Generative recommendation is an emerging paradigm that reshapes recommendation systems by treating the problem as a sequence‑generation task, offering higher diversity and breaking performance ceilings, but it also brings new training requirements.

Background and Challenges

Traditional deep‑learning recommenders face limits in feature engineering, user‑intent modeling, error amplification in cascade architectures, and low compute utilization. Scaling LLM‑style generative models introduces challenges: massive sample size (TB‑PB), heterogeneous hardware (GPU/NPU), cross‑framework integration (TensorFlow vs PyTorch), and complex reinforcement‑learning pipelines.

9N‑LLM Unified Training Engine

The JD Retail 9N‑LLM engine unifies TensorFlow and PyTorch, supports GPU and NPU, and handles both traditional and generative recommendation scenarios. Core components include a large‑scale sparse embedding engine, a custom UniAttention library, and a Ray‑based RL training framework, enabling end‑to‑end training of models with up to 10 TB sparse and 10 B dense parameters.

Efficient Sample Engine

Built on Ray Data, the sample engine decouples data preprocessing from model computation, uses column‑store Parquet files, vectorized pipelines ( dataset.map().prefetch().take()), and dynamic feature stitching via HBase to reduce storage and improve I/O throughput. It also provides row‑level checkpointing for loss‑less resumption during elastic scaling.

Large‑Scale Sparse Distributed Engine

A five‑stage pipeline (Data Prefetch → Data H2D → Input Dist → Embedding Lookup → Fwd/Bwd/Opt) together with a multi‑level MEM‑HBM cache and All‑to‑All communication achieves 10 TB‑level sparse embedding training with 1.14‑2.44× performance over open‑source SOTA. The engine leverages GPU Direct RDMA, symmetric memory, and custom attention kernels (FlexAttention/Compile) with up to 70%/3× speedup.

Large‑Scale Dense Compute Engine

Dense parameters are synchronized via AllReduce while sparse parameters use All‑to‑All. The MEM‑HBM hierarchical KV store stores shards of embeddings in host memory and caches frequently accessed vectors in device memory, reducing latency and enabling efficient scaling.

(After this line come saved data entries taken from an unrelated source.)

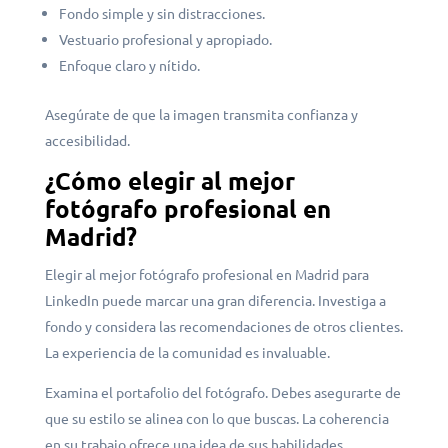
Fondo simple y sin distracciones.
Vestuario profesional y apropiado.
Enfoque claro y nítido.
Asegúrate de que la imagen transmita confianza y
accesibilidad.
¿Cómo elegir al mejor
fotógrafo profesional en
Madrid?
Elegir al mejor fotógrafo profesional en Madrid para
LinkedIn puede marcar una gran diferencia. Investiga a
fondo y considera las recomendaciones de otros clientes.
La experiencia de la comunidad es invaluable.
Examina el portafolio del fotógrafo. Debes asegurarte de
que su estilo se alinea con lo que buscas. La coherencia
en su trabajo ofrece una idea de sus habilidades.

UniAttention Acceleration Library

UniAttention, built with Triton, Cutlass and Tilelang, supports mixed‑mask attention patterns typical of generative recommendation (multiple segment masks, custom beam‑search). It employs register‑level optimizations and a compute/mask dual‑interval scheduler, delivering 70%–300% speedup over FlexAttention/Compile.

Reinforcement Learning Training

The RL stage follows a pre‑train → supervised fine‑tune → RL pipeline. 9N‑LLM uses Ray to orchestrate actors in collocated or disaggregated modes, supports dynamic sharding, custom reward models, and loss‑less checkpointing, handling TB‑scale sparse parameters and complex reward calculations.

Conclusion

9N‑LLM demonstrates that a unified, hardware‑agnostic training stack can meet the demanding requirements of industrial‑scale generative recommendation, offering high‑throughput sample processing, efficient sparse/dense computation, and flexible RL capabilities.